Illiquidity Discount: Private companies are less liquid – i.e. there is less marketability, and buyers to sell shares too – and should thus their valuation should reflect an illiquidity discount, a reduction in value that typically ranges between ~10% to 30%.

How many times is EBITDA a company worth? ›

The multiples vary by industry and could be in the range of three to six times EBITDA for a small to medium sized business, depending on market conditions. Many other factors can influence which multiple is used, including goodwill, intellectual property and the company's location.

Can a private company have an equity value? ›

The valuation of the equity of private companies is a major field of application for equity valuation. Private companies are those whose shares are not listed on public markets. Generalist investment practitioners need to be familiar with issues associated with valuations of such companies.
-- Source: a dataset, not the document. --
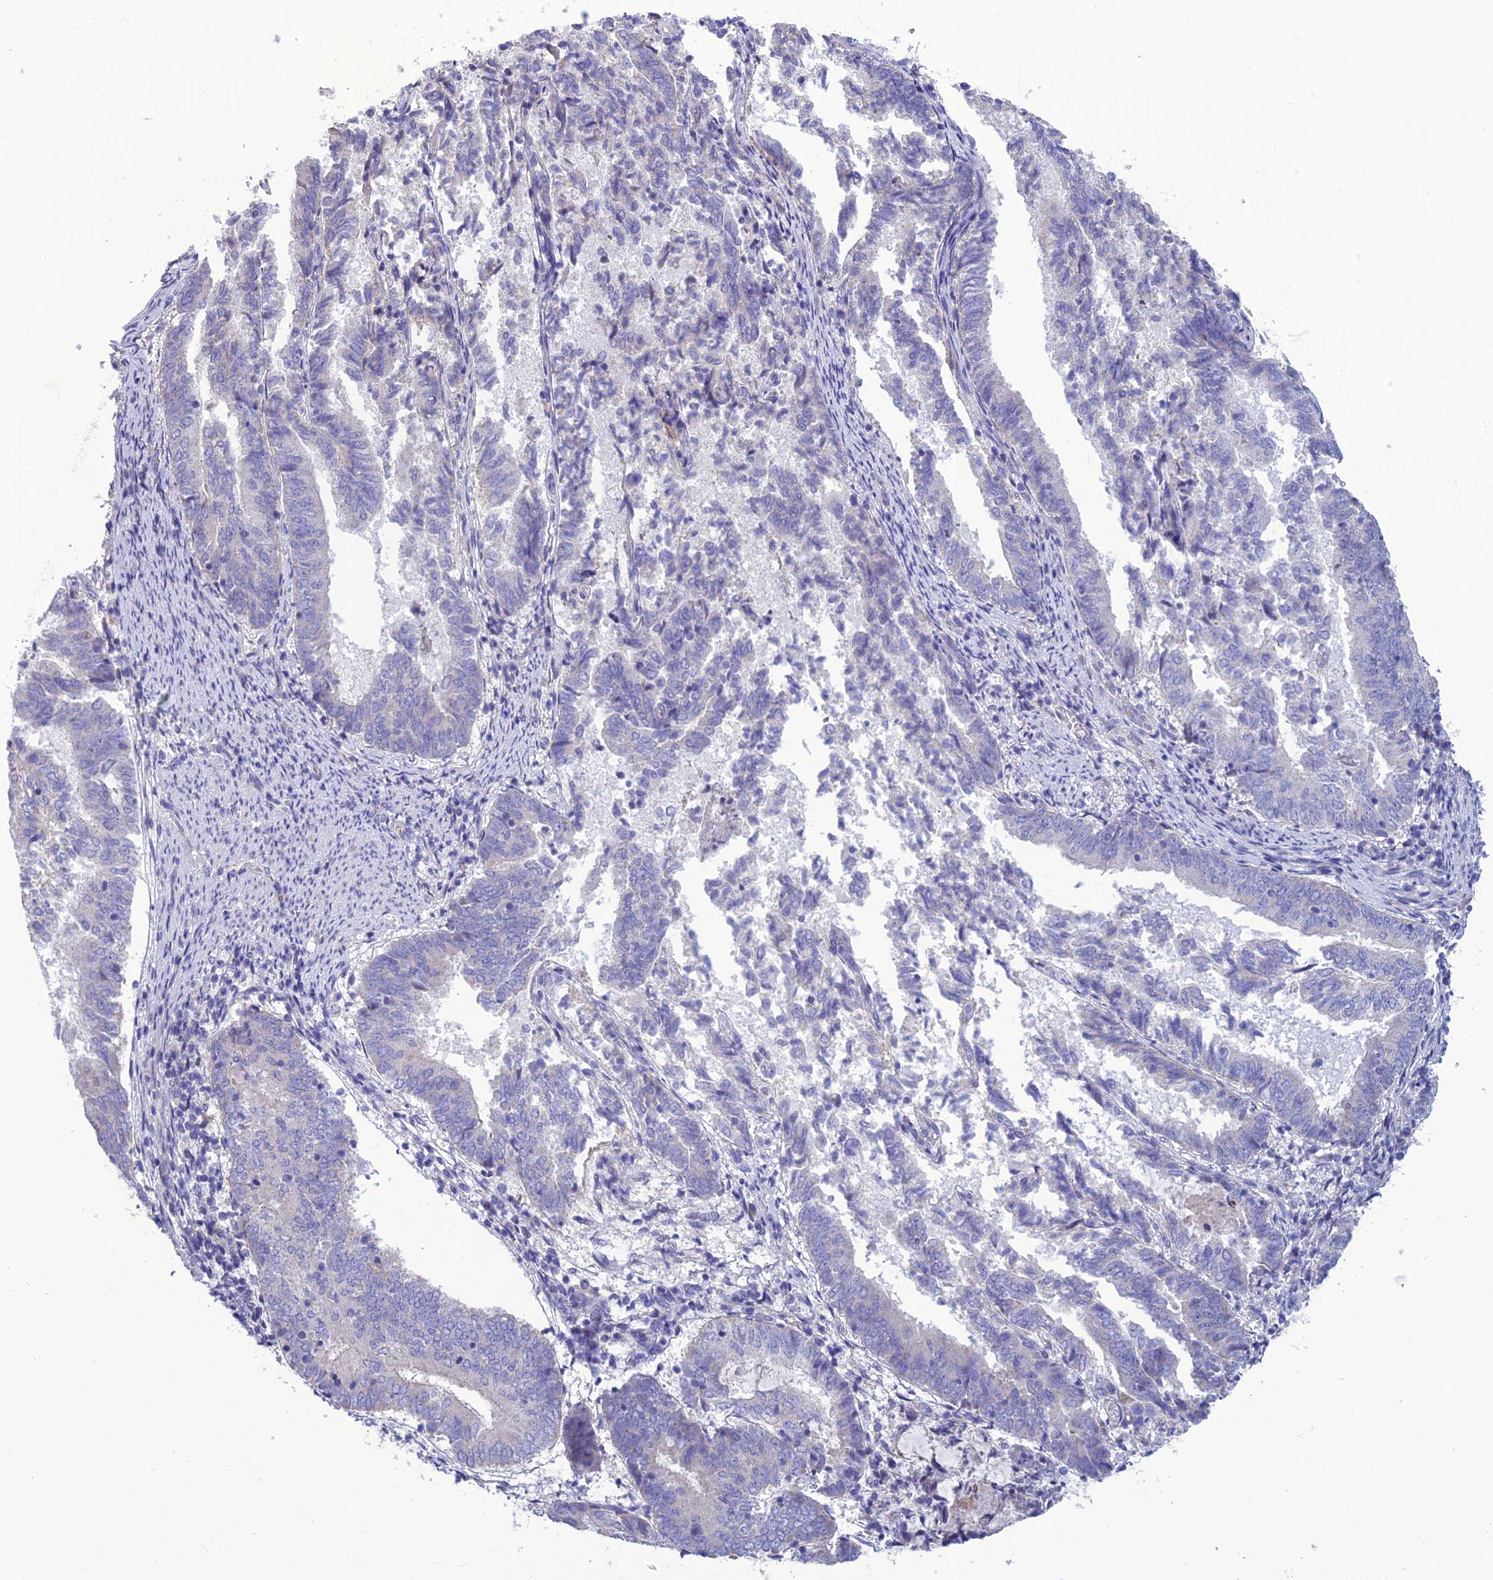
{"staining": {"intensity": "negative", "quantity": "none", "location": "none"}, "tissue": "endometrial cancer", "cell_type": "Tumor cells", "image_type": "cancer", "snomed": [{"axis": "morphology", "description": "Adenocarcinoma, NOS"}, {"axis": "topography", "description": "Endometrium"}], "caption": "IHC histopathology image of neoplastic tissue: adenocarcinoma (endometrial) stained with DAB (3,3'-diaminobenzidine) demonstrates no significant protein expression in tumor cells.", "gene": "BHMT2", "patient": {"sex": "female", "age": 80}}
What is the market capitalization of a private company? ›

Market capitalization shows how much a company is worth as determined by the total market value of all outstanding shares. To calculate a company's market cap, multiply the number of outstanding shares by the current market value of one share.

Top Articles
Latest Posts
Article information

Author: Jonah Leffler

Last Updated:

Views: 5956

Rating: 4.4 / 5 (65 voted)

Reviews: 80% of readers found this page helpful

Author information

Name: Jonah Leffler

Birthday: 1997-10-27

Address: 8987 Kieth Ports, Luettgenland, CT 54657-9808

Phone: +2611128251586

Job: Mining Supervisor

Hobby: Worldbuilding, Electronics, Amateur radio, Skiing, Cycling, Jogging, Taxidermy

Introduction: My name is Jonah Leffler, I am a determined, faithful, outstanding, inexpensive, cheerful, determined, smiling person who loves writing and wants to share my knowledge and understanding with you.